* Start EXERCISE DATA *

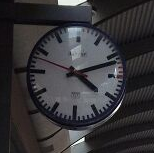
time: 4:11
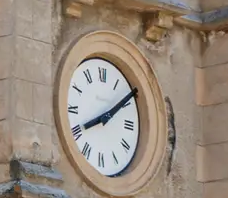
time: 8:09
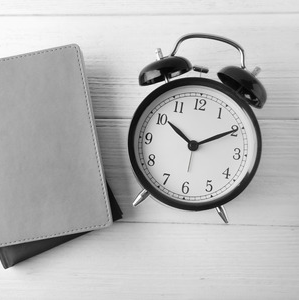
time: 10:10
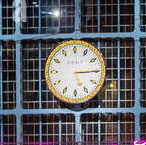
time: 5:14
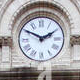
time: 1:50
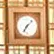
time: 7:07
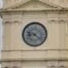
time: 9:22
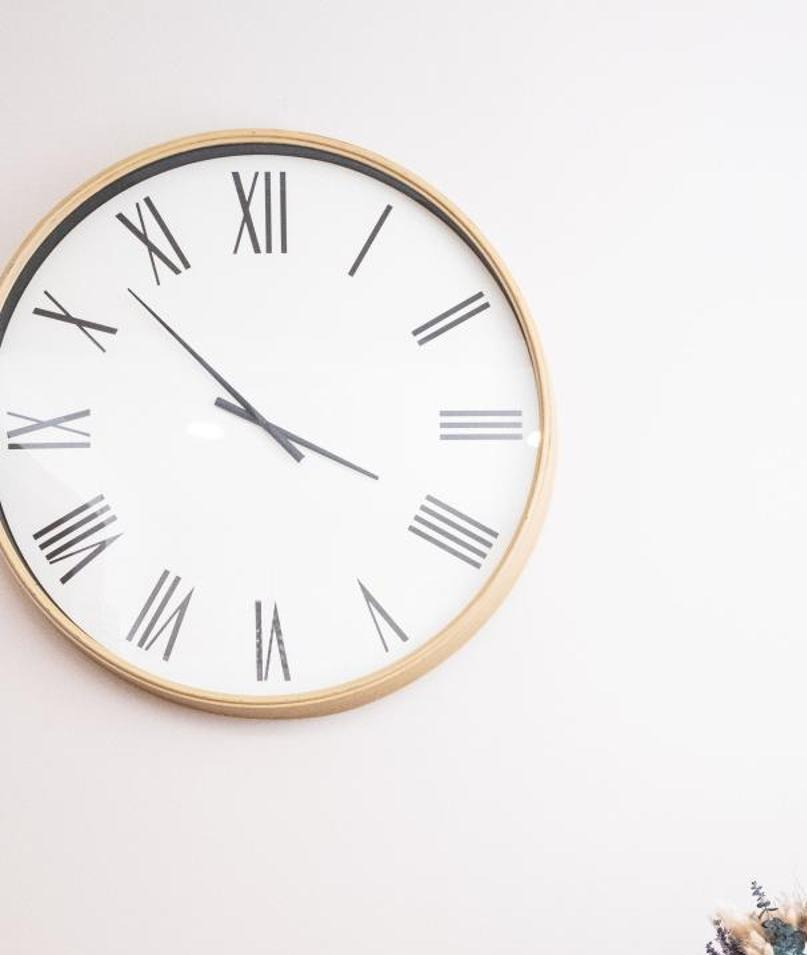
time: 3:52
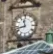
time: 11:42
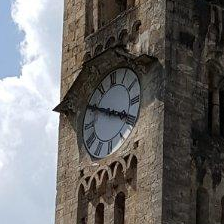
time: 3:49
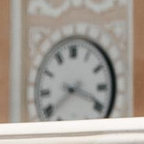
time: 3:38
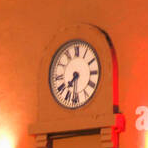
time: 7:31
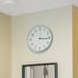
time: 3:15
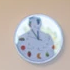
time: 11:53
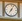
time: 7:04
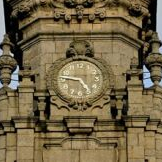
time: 4:46
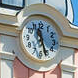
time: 11:26
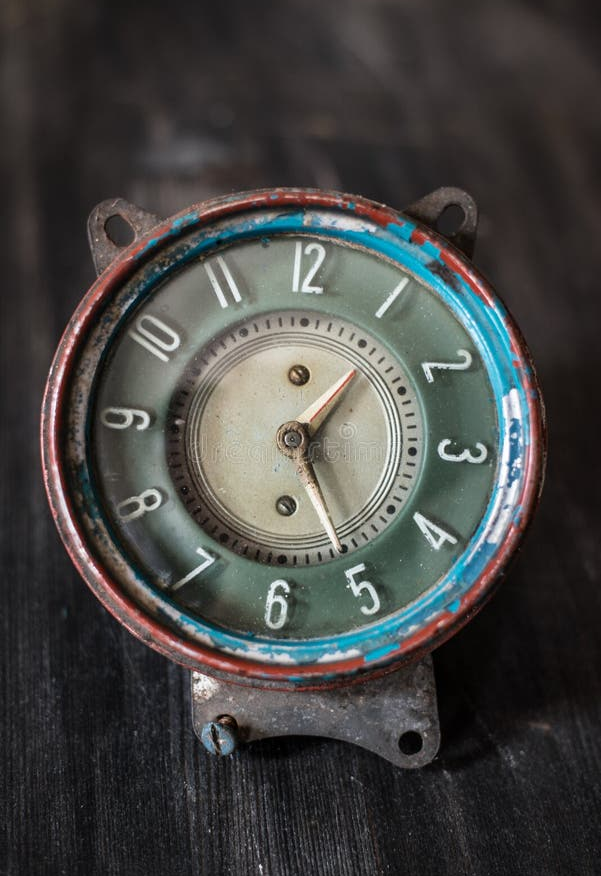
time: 1:25
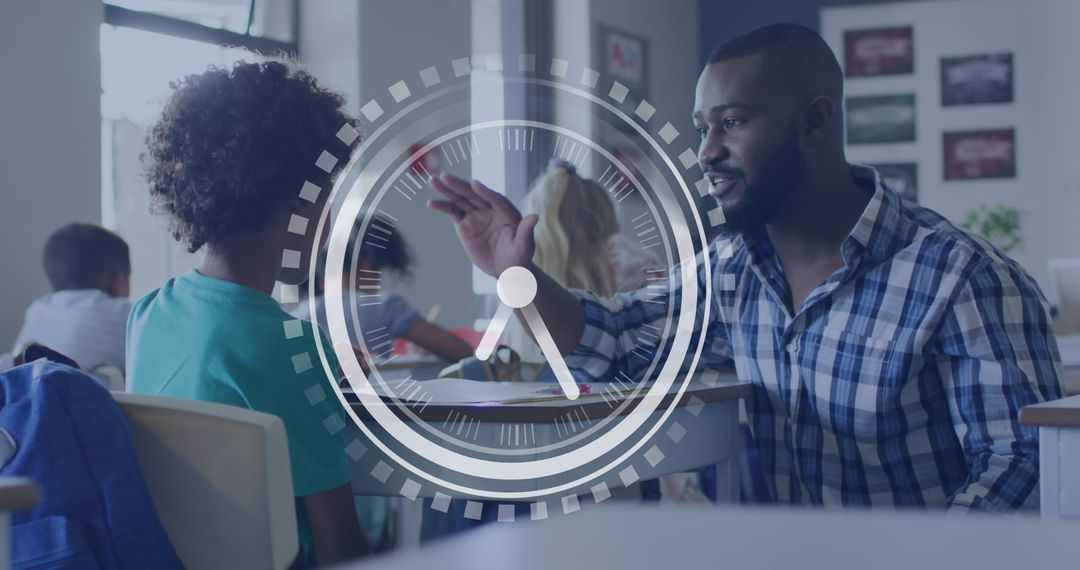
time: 6:25
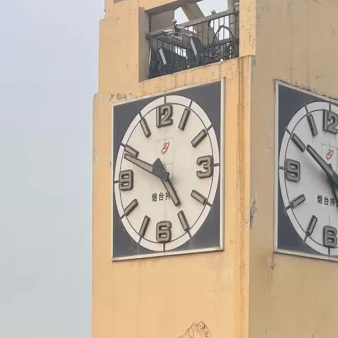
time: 4:48
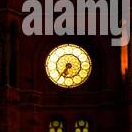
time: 6:35
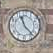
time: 11:22
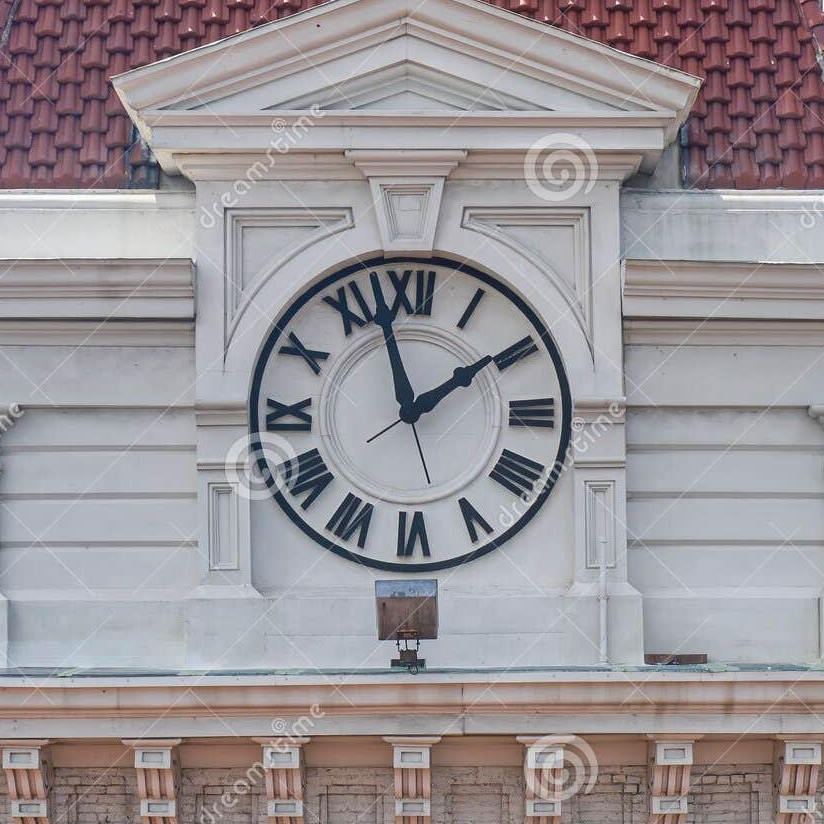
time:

* End EXERCISE DATA *

GIVEN REQUEST:
Recast the lines of the rows above as a Markdown table with two columns, Number and Line, leaving out blank lines. Omit the pictures from the answer.

OUTPUT:
| Number | Line |
|---|---|
| 1 | time: 4:11 |
| 2 | time: 8:09 |
| 3 | time: 10:10 |
| 4 | time: 5:14 |
| 5 | time: 1:50 |
| 6 | time: 7:07 |
| 7 | time: 9:22 |
| 8 | time: 3:52 |
| 9 | time: 11:42 |
| 10 | time: 3:49 |
| 11 | time: 3:38 |
| 12 | time: 7:31 |
| 13 | time: 3:15 |
| 14 | time: 11:53 |
| 15 | time: 7:04 |
| 16 | time: 4:46 |
| 17 | time: 11:26 |
| 18 | time: 1:25 |
| 19 | time: 6:25 |
| 20 | time: 4:48 |
| 21 | time: 6:35 |
| 22 | time: 11:22 |
| 23 | time: |